Google is transforming Search from a list of links into an AI-powered experience filled with conversational answers, autonomous agents, and interactive interfaces — a shift that could further reduce traffic to publishers across the web.

TechCrunch
@jwildeboer in other words gambling, rotten to the core
@jwildeboer bonne analyse,il y a aucun doute, c’est exactement ça
@jwildeboer something that has always annoyed me is tv shows dont aim to tell good stories, just keep you coming back.
It's "capitalist optimization" taken too far, like so mamy other things.
@jwildeboer yep. Somehow this capitalism model doesn't seem to work very good to solve a specific group of problems. 😐
@jwildeboer there’s another industry with that exact business model. You can see it in operation at its most gaudy and unabashed in Las Vegas, Nevada.
@jwildeboer See, OKCupid got around that by also being a great way to meet friends.
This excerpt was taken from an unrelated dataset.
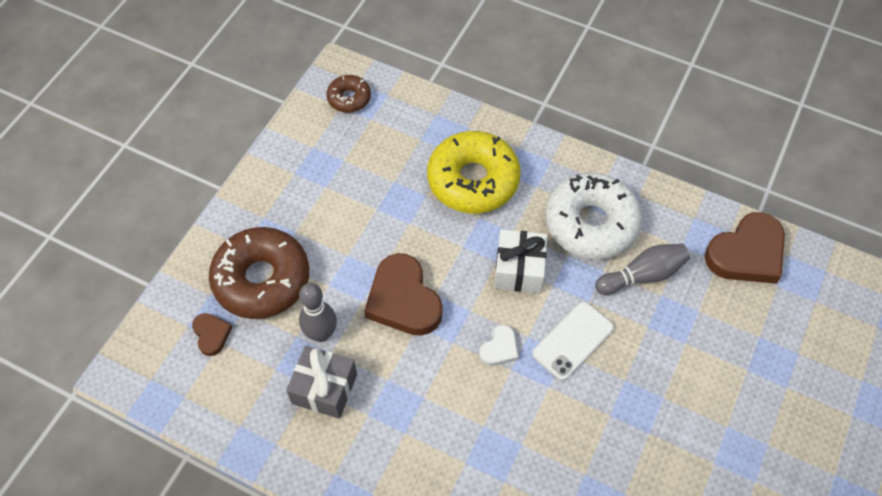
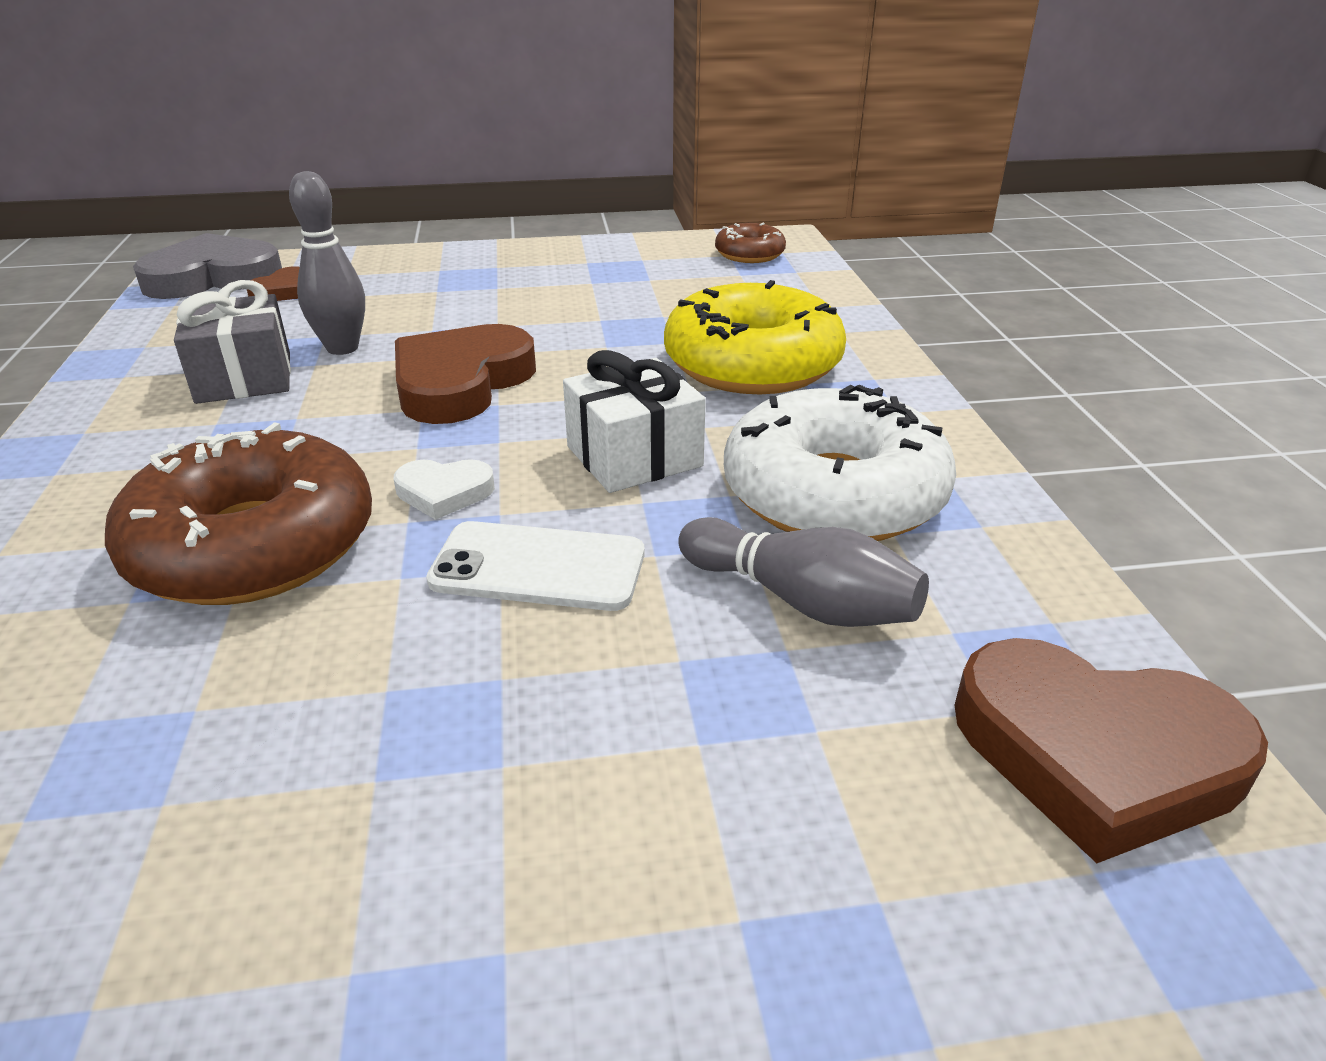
camera: 55 degrees right, 25 degrees down
brown donut [209,227,309,319] -> brown donut moved to [105,422,372,605]
none -> grey heart [133,233,282,299]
Big AI is also a great way to cover your friends in verbal shite, I guess?
@jwildeboer This ties nicely into understanding AI prompting as a Skinner box. Like slot machines in Las Vegas, loot boxes in online games or booster packs in trading card games, success & gratification is probably just one more try away...
@jwildeboer I agree. Monthly pricing demands efficiency. Token-based pricing, however, rewards wasting time and resources while finding the solution the longest and most overcomplicated way possible.
@jwildeboer we have built our own carrot on a stick

@jwildeboer

Prediction market sites aren't there to help find 'public truths', they're there to take as many bets, and commissions, as possible

@jwildeboer capitalism does the same thing. its a lot of the progress narrative is just a fiction it self. its just using death anxiety and collective threat to make primates scared enough and then feeding them propaganda enough to build a identity so they can then feel that " i can choose to work on what i want and get good at what i want and then because im good i can relate to others" when really that even "i can choose" is itself a fallacy. and really we never got rid of our feudal substrate to society. and exchange value isnt the purpose of capitalism its to accumulate capital and make other primates irrelevant.
@jwildeboer Same with Netflix (that's why the UI is so painful to find shows of a specific kind compared to this good old popcorntime) or Google Android (that's would explain why making basic phone action as disable the number presentation takes as much user inputs as it currently does).